I think everyone has opened a part of it. But there has been a clear march from brutal autocracy toward democracy, and from incredible brutality and selfishness of the ruling autocrat or warlord toward respect for human rights and human dignity of all mankind. This drive has had its fits and starts, but over all of history from cave man to modernity, the march has ben inexorable. Here in this country it took a bloody war to end slavery. Women had to fight for equality with men, and still have a ways to go in that struggle. But they now vote, and can work and even run Fortune 500 corporations. Blacks and Latinos had to strugle for their rightful place among us, as did even the white immigrant blocks that came to the US in each succeeding wave of European immigration.

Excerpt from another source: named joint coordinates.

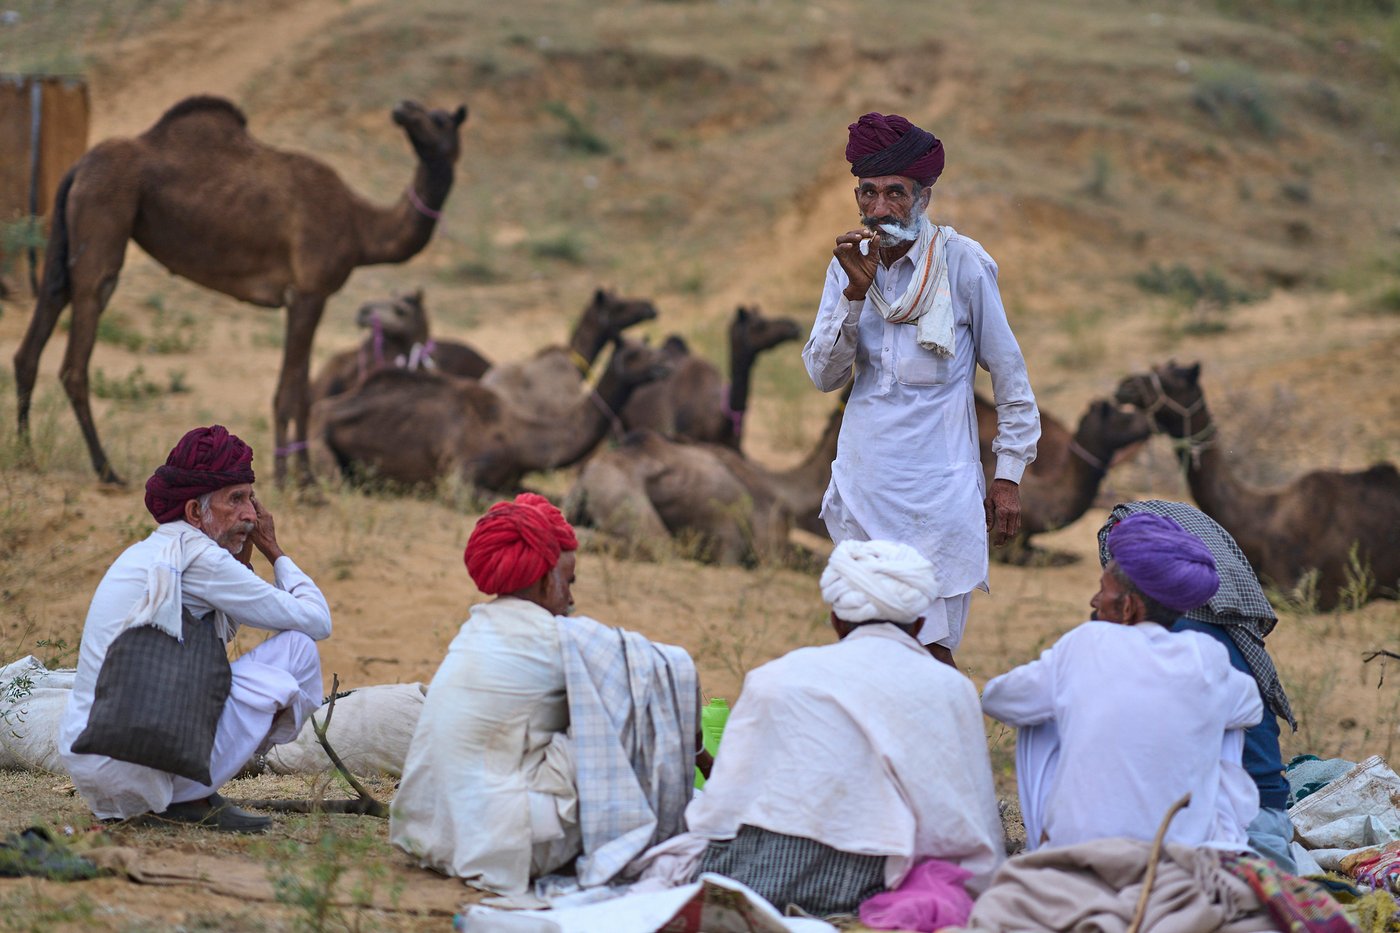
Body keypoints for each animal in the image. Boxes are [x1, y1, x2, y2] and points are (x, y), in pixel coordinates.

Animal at [13, 95, 467, 485]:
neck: (362, 228)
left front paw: (301, 479)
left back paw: (27, 455)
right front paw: (295, 482)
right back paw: (106, 470)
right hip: (103, 216)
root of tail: (78, 166)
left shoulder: (304, 296)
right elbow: (291, 393)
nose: (403, 108)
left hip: (65, 233)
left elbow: (302, 391)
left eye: (440, 118)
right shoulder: (309, 292)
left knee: (36, 333)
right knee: (77, 352)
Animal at [310, 337, 671, 493]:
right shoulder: (460, 477)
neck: (518, 437)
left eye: (651, 348)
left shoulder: (513, 477)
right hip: (320, 438)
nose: (664, 363)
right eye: (635, 353)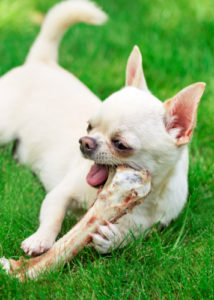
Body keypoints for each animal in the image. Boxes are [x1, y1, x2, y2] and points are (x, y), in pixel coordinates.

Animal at [0, 0, 206, 255]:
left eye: (120, 144)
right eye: (89, 126)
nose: (84, 142)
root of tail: (41, 61)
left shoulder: (147, 229)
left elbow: (129, 236)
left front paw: (111, 239)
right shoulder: (61, 193)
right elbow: (53, 215)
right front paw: (40, 239)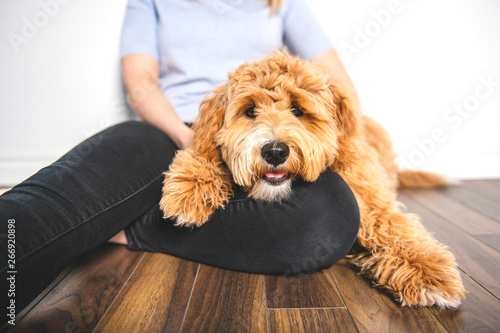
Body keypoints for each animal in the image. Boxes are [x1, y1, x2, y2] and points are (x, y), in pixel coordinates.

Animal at [159, 50, 464, 308]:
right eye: (250, 111)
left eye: (297, 110)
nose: (274, 151)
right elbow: (206, 155)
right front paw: (190, 188)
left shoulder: (370, 195)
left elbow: (396, 228)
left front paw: (428, 273)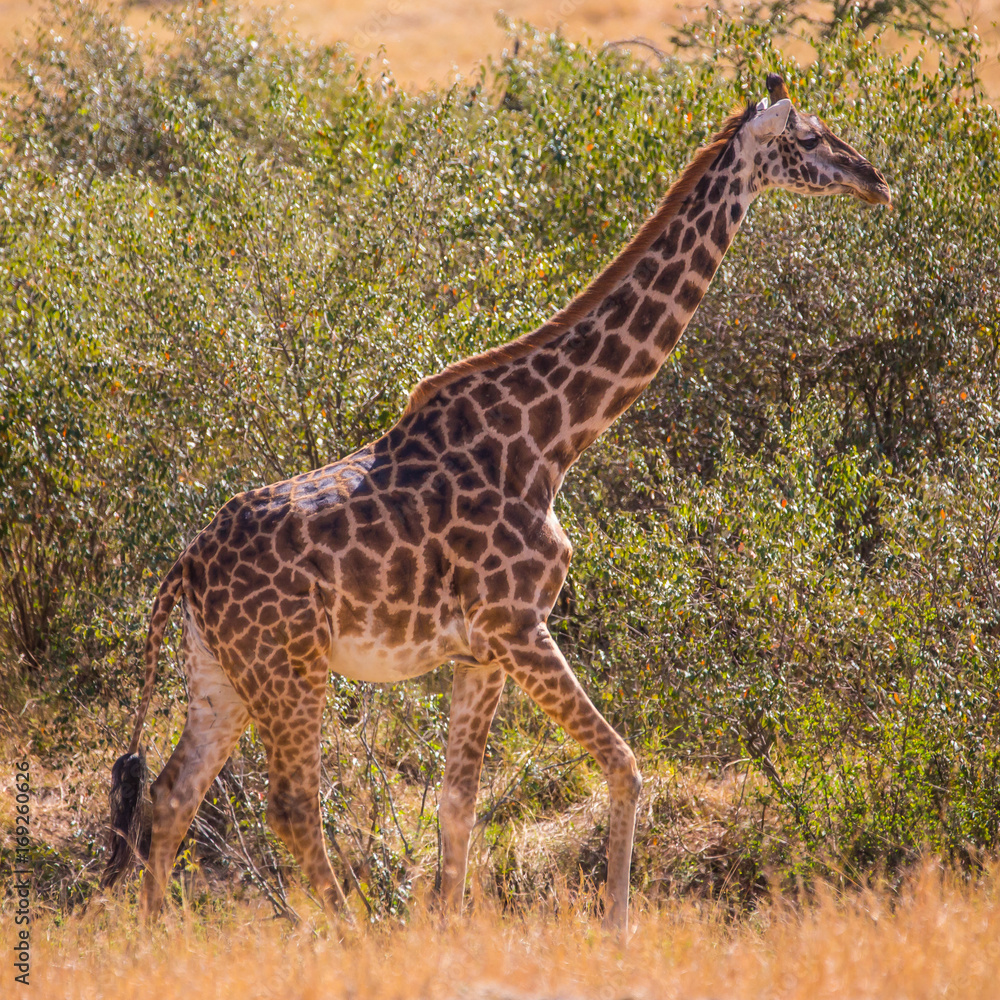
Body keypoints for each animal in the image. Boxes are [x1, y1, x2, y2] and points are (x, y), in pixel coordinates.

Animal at [102, 73, 890, 932]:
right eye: (809, 137)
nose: (875, 179)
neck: (549, 439)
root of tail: (184, 567)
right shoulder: (519, 625)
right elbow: (625, 764)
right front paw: (616, 929)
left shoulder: (478, 651)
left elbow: (458, 802)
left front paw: (446, 930)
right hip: (289, 668)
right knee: (291, 806)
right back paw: (353, 936)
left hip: (219, 671)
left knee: (172, 795)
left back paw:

There are still those deeply opposed to one or more of these leaps forward. Some oppose them all. But they are on the wrong side of history. The trend is far to powerful and long lived to be stoped by any self-serving bigotry trying to promote its own above all others as inherently superior humans.

JLeslie's avatar

@Brian1946 Well, then, I guess we should give “them” some credit. :).

bags's avatar

Gay people finally stopped hiding as a community and began to come out. Stonewall was a major turning point in the queer community. The ensuing riots were the beginning our what we know today as the ‘Gay Rights Movement’. With people coming out more and more, more and more families had to accept a loved one’s sexuality, it came home to roost, as it were. And when something has a face, especially a face you care about, it’s not as threatening, or scary, or evil…....

augustlan's avatar

[mod says] This is our Question of the Day!

Blackberry's avatar

Yay! Go gay people! Lol. After the gays get all of their rights, who should we work on next?!

augustlan's avatar

@Blackberry Well, we still have a way to go to reach true equality for black people and women, and there’s always immigrants! GO TEAM.

bags's avatar

@Blackberry I can appreciate the situation with African Americans and Hispanics…..but there are some Native Americans could use a bit of help, too…..

Blackberry's avatar

@bags Totally agree.

Gabby101's avatar

Yes, I think coming out helped. I remember the first openly gay person I met and how he invited me to a party at his house (I was 18 at the time). I was really scared – I thought the party would be full of guys wearing leather, etc., etc. Once I got there and saw how not weird everyone was, I realized that those stereotypes were wrong and I could replace them with reality. Before that, I had no other reference. Guess it’s different now because there is positive portrayal on tv and in movies.

Ron_C's avatar

I am in favor of more freedom and fewer restrictions. What homosexuals do does not affect men and see no reason to restrict them. When ordinances restrict homosexuals, they likely also infringe on my freedoms; therefore I am against those restrictions.